▶ _EXCERPTED TEXT_
_ _ _ _ _

At the same time, the European Commission has committed itself to a “Better Regulation” agenda and carries out “Fitness Checks” on many pieces of EU law. It would not be credible if a policy accounting for almost 40% of the EU budget were exempted from this exercise. Even if the Commission has just started a process to modernise and simplify the CAP, the current reform process falls short of a proper Fitness Check. Therefore, BirdLife Europe & Central Asia and the European Environmental Bureau, supported by NABU and others, have decided to get the ball rolling. A study was commissioned that closely follows the Commission’s own Fitness Check methodology: "Is the CAP fit for purpose: A rapid assessment of the evidence ".
This independent study aimed to compile evidence on the CAP’s impacts on our society, economy, and environment; assess whether the CAP fulfils its objectives; and evaluate the capacity of the CAP to contribute to meeting the UN’s Sustainable Development Goals (SDGs).
The detailed analysis of more than 450 publications has shown that the CAP is not fit for purpose from both an environmental and a socio-economic perspective. The five “fitness check” questions show poor results on efficiency and internal coherence and mixed results for effectiveness, relevance and EU added value. This is just not good enough to keep justifying the billions of Euros spent on the CAP each year. Therefore BirdLife Europe, EEB and NABU ask for a fundamental reform. This new policy must set the EU on track to deliver on the Sustainable Development Goals.

_ _ _ _ _

▶ _SUPPLIED DATA_

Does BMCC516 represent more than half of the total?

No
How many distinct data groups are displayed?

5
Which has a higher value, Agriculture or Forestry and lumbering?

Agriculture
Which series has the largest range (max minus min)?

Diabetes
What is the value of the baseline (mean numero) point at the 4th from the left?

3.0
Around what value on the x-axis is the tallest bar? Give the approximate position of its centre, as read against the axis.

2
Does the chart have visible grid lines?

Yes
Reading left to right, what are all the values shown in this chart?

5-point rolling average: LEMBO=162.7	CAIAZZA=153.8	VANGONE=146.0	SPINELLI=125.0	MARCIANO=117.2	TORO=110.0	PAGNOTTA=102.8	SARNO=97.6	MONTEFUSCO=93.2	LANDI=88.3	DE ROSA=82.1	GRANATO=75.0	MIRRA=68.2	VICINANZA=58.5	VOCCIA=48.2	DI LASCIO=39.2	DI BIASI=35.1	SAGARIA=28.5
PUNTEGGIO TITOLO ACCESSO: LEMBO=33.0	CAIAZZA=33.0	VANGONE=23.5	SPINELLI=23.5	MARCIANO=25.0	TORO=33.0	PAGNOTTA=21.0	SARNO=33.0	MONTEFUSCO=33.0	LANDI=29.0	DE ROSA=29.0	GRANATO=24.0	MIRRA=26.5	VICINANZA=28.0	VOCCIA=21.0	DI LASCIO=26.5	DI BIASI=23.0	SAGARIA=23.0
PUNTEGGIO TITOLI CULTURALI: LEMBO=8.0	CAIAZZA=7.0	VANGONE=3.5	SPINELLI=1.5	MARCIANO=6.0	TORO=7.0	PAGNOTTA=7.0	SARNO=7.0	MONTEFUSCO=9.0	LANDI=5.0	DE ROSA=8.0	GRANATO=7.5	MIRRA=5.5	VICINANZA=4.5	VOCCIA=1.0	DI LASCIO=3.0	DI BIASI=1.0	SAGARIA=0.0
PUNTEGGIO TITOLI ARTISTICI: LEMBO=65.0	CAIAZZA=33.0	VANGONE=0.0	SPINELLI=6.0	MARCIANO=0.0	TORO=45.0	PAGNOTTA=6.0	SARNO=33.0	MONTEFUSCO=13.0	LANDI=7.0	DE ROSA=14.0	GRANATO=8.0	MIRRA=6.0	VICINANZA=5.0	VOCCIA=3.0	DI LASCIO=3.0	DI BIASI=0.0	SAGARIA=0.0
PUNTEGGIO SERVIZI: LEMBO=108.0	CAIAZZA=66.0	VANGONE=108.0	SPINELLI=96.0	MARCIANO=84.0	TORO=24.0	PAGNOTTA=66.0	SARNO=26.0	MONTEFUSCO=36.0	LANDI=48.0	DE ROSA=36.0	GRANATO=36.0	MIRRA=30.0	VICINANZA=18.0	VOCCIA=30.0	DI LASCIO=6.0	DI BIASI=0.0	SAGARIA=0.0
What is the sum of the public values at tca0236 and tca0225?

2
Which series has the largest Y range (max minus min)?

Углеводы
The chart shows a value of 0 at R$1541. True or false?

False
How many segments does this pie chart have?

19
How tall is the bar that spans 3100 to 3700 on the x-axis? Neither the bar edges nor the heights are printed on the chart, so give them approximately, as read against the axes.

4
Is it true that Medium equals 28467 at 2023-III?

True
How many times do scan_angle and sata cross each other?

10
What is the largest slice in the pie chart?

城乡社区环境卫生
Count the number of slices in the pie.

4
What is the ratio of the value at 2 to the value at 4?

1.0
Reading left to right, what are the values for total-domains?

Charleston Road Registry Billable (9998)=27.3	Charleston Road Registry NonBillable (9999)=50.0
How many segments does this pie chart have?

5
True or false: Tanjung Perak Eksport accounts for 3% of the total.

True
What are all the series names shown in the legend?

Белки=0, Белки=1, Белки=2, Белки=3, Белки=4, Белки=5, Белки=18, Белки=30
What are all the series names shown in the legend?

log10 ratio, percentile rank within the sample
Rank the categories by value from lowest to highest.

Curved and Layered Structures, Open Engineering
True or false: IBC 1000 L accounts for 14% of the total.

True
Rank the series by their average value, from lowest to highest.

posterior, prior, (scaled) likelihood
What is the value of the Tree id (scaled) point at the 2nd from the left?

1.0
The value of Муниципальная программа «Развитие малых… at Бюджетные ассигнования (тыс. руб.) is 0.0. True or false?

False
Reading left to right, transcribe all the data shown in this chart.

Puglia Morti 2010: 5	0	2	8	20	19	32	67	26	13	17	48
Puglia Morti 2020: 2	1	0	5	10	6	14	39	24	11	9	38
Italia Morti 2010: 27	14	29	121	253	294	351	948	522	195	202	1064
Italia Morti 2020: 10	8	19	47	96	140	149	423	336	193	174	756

_ _ _ _ _

▶ _USING THE INFORMATION_
- 1) In the CAP excerpt, what share of the EU budget does the policy account for?
- 2) Please reproduce the passage of the CAP excerpt starting at "This independent study" and ending at "Development Goals (SDGs).".
- 3) Pick up the CAP excerpt after its final sentence and continue writing it.

▶ _TASK RESPONSES_
- 1) Almost 40% of the EU budget.

- 2)
This independent study aimed to compile evidence on the CAP’s impacts on our society, economy, and environment; assess whether the CAP fulfils its objectives; and evaluate the capacity of the CAP to contribute to meeting the UN’s Sustainable Development Goals (SDGs).

- 3)
In the light of the above
We call upon the European Commission, Members of the European Parliament and Governments of EU Member States to develop the Common Agricultural Policy into a sustainable Food and Land Use Policy, to improve its effectiveness, efficiency, coherence, relevance and its EU added value – to secure Europe’s chances to achieve the global Sustainable Development Goals by 2030.
We furthermore call upon the European Commission to turn the so-far inadequate process around and use this study as the foundation for a serious impact assessment that will result in an evidence-based future policy.